On the forty-fifth day of the lockdown, our family went out to dinner for the first time. Businesses had slowly started to open, according to the logic of the Party. Barbershops were among the first, probably because there was no online alternative. Banks came later, and then a barbecue place across the river opened its doors.

So there is hope that life can come back to some kind of normalcy. But it is unlikely that the US will have the same intense level of government action or the same degree of public acceptance and compliance, especially given the willful obtuseness of some people who minimize the risks or think that it is a hoax or that their faith will protect them. So it may take longer to bring the virus under control here.

Comments

  1. johnson catman says

    The willful ignorance, denial of reality, and insistence that social interaction (like religious services) continue by republicans/conservatives and the lying, ineptitude, and intentional blindness of The Orange Toddler-Tyrant and his administration are the reason that many in the US will needlessly become infected and die. The number of those residents that could have been saved through swift and decisive action is blood on the president’s hands. A contributing factor is the fact that there are idiots that continue to support him no matter what he says or does.
    .
    Under control . . . INDEED!
    He won’t take responsibility . . . OF COURSE!
    It will go away with warm weather . . . REALLY LOOKS LIKE IT!
    Only 15 cases and going to zero . . . IMMEDIATELY, RIGHT?!
    .
    Rage doesn’t even begin to describe my feelings.

  2. deepak shetty says

    @johnson catman
    I know a lot of people feel well deserved rage at the current President, his sycophants, his party and Fox news. However its still not clear to me why this same rage isn’t also directed to the common people who are His supporters -- I think I was reading something about Sweden where the Administration asked people to stay at home and they just did and their prime minister said something to the effect off “We are adults and we need to behave like adults” and most of their citizens actually did so without needing an actual government enforcement.
    The fact that so many US citizens dont listen isn’t just the toddler in chief’s doing. The distrust of actual expertise (Joe the Plumber knows more about the economy than actual economists!) is a deep rooted problem in the US.

  3. says

    I doubt the writer has left Chengdu and travelled since this began. Given how the regime controls the media and information, he likely only gets foreign news through a VPN. I have to wonder if his acccount was sanitized and approved before the New Yorker received it.

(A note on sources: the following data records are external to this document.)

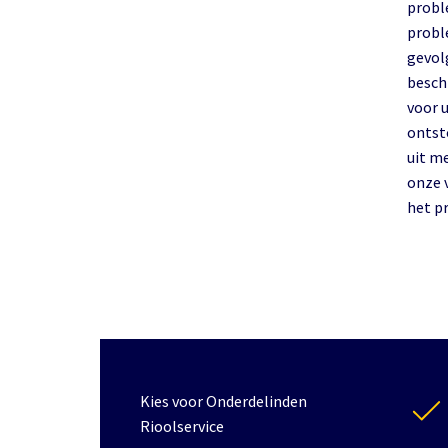
probl
probl
gevol
besch
voor 
ontst
uit m
onze 
het p
Kies voor Onderdelinden
Rioolservice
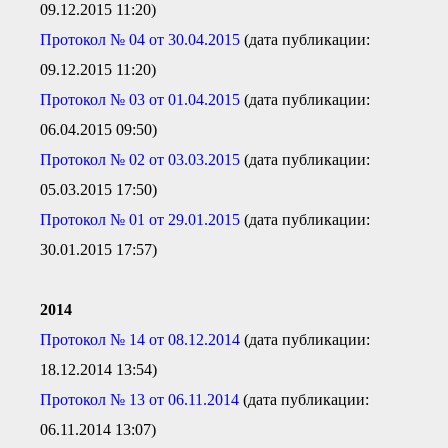
09.12.2015 11:20)
Протокол № 04 от 30.04.2015
(дата публикации:
09.12.2015 11:20)
Протокол № 03 от 01.04.2015
(дата публикации:
06.04.2015 09:50)
Протокол № 02 от 03.03.2015
(дата публикации:
05.03.2015 17:50)
Протокол № 01 от 29.01.2015
(дата публикации:
30.01.2015 17:57)
2014
Протокол № 14 от 08.12.2014
(дата публикации:
18.12.2014 13:54)
Протокол № 13 от 06.11.2014
(дата публикации:
06.11.2014 13:07)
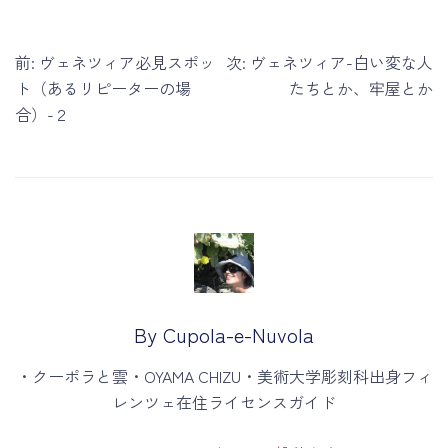
投
前:
ヴェネツィア必見スポッ
次:
ヴェネツィア-白い変な人
稿
ト（あるリピーターの場
たちとか、牢屋とか
ナ
合）-２
ビ
ゲ
ー
シ
ョ
ン
By Cupola-e-Nuvola
・クーポラと雲・OYAMA CHIZU・美術大学彫刻科出身フィ
レンツェ在住ライセンスガイド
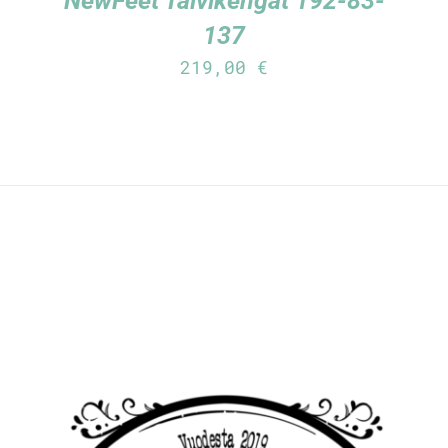
NewFeet Talvikengät 192-83-
137
219,00
€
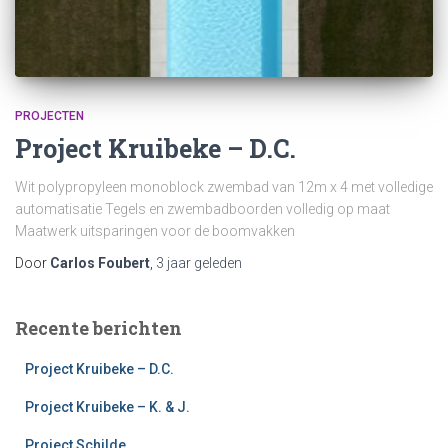
PROJECTEN
Project Kruibeke – D.C.
Wit polypropyleen monoblock zwembad van 12m x 4 met volledige
automatisatie Tegels en zwembadboorden volledig op maat
Maatwerk uitsparingen voor de boomvakken
Door
Carlos Foubert
,
3 jaar
geleden
Recente berichten
Project Kruibeke – D.C.
Project Kruibeke – K. & J.
Project Schilde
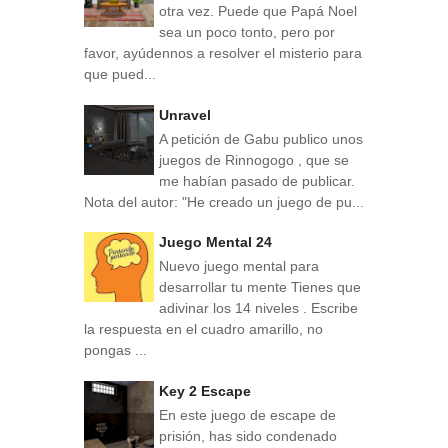
otra vez. Puede que Papá Noel
sea un poco tonto, pero por
favor, ayúdennos a resolver el misterio para
que pued...
Unravel
A petición de Gabu publico unos
juegos de Rinnogogo , que se
me habían pasado de publicar.
Nota del autor: "He creado un juego de pu...
Juego Mental 24
Nuevo juego mental para
desarrollar tu mente Tienes que
adivinar los 14 niveles . Escribe
la respuesta en el cuadro amarillo, no
pongas ...
Key 2 Escape
En este juego de escape de
prisión, has sido condenado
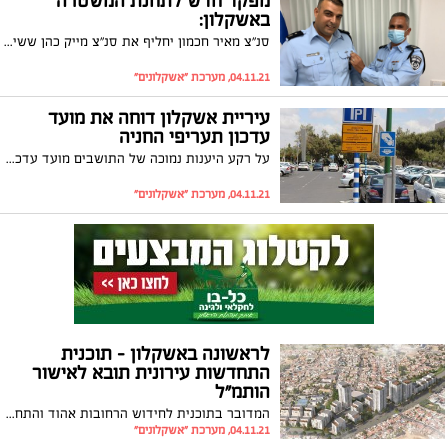
מפקד חדש לתחנת המשטרה
באשקלון:
סנ"צ מאיר חכמון יחליף את סנ"צ מייק כהן ששימש בתפקידו שנה בלבד. ראש העירייה תומר גלאם בירך: "מצפים להמשיך ולעבוד יחד בשיתוף פעולה מלא כפי שהיה עד עתה, לחיזוק תחושת הביטחון האישי של תושבי העיר"
04.11.21, מערכת "אשקלונים"
עיריית אשקלון דוחה את מועד
עדכון תעריפי החניה
על רקע היענות נמוכה של התושבים מועד עדכון תעריפי החניה ברצועת החוף וברחבי העיר נדחה בחודשיים על מנת לאפשר לתושבים המעוניינים בתו להירשם ולקבל אותו. התו יעניק לתושבים תעריף חניה מוזל ברחבי העיר וחניה חינם ברצועת החוף
04.11.21, מערכת "אשקלונים"
לראשונה באשקלון - תוכנית
התחדשות עירונית תובא לאישור
הותמ״ל
המדובר בתוכנית לחידוש הרחובות אהוד והתחיה בשכונת גבעת ציון; ראש העיר, תומר גלאם: ״בשורה של ממש כמענה לשיקום השכונה הוותיקה ומיגון הבניינים". בשבוע הבא תובא לאישור הותמ״ל (הוועדה הארצית לתכנון ובנייה) ולראשונה באשקלון תוכנית להתחדשות עירונית.
04.11.21, מערכת "אשקלונים"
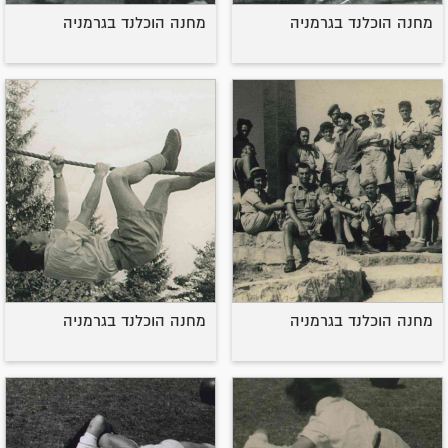
מחנה הוכלנד בגרמניה
מחנה הוכלנד בגרמניה
מחנה הוכלנד בגרמניה
מחנה הוכלנד בגרמניה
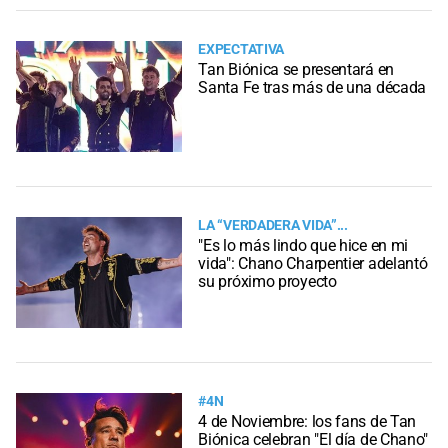
EXPECTATIVA
Tan Biónica se presentará en
Santa Fe tras más de una década
LA “VERDADERA VIDA”...
"Es lo más lindo que hice en mi
vida": Chano Charpentier adelantó
su próximo proyecto
#4N
4 de Noviembre: los fans de Tan
Biónica celebran "El día de Chano"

    Chengdu and Beijing are almost equally far from Wuhan. If the sick were going to leave Wuhan, which one are they more likely to head towards? A month ago, a woman named Huang left a women’s prison in Wuhan. It was already known she was infected, but she travelled anyway and did not follow quarantine within the capital. Who can honestly say how far it has spread on the mainland and how many died? How many others went to Beijing hoping for an answer?

    This fast food restaurant owner talks about “getting back to normal”, but that assumes the same number of customers will be there. How many will be missing from various businesses and companies across the country? Xi Limping can’t just say “they were never there”.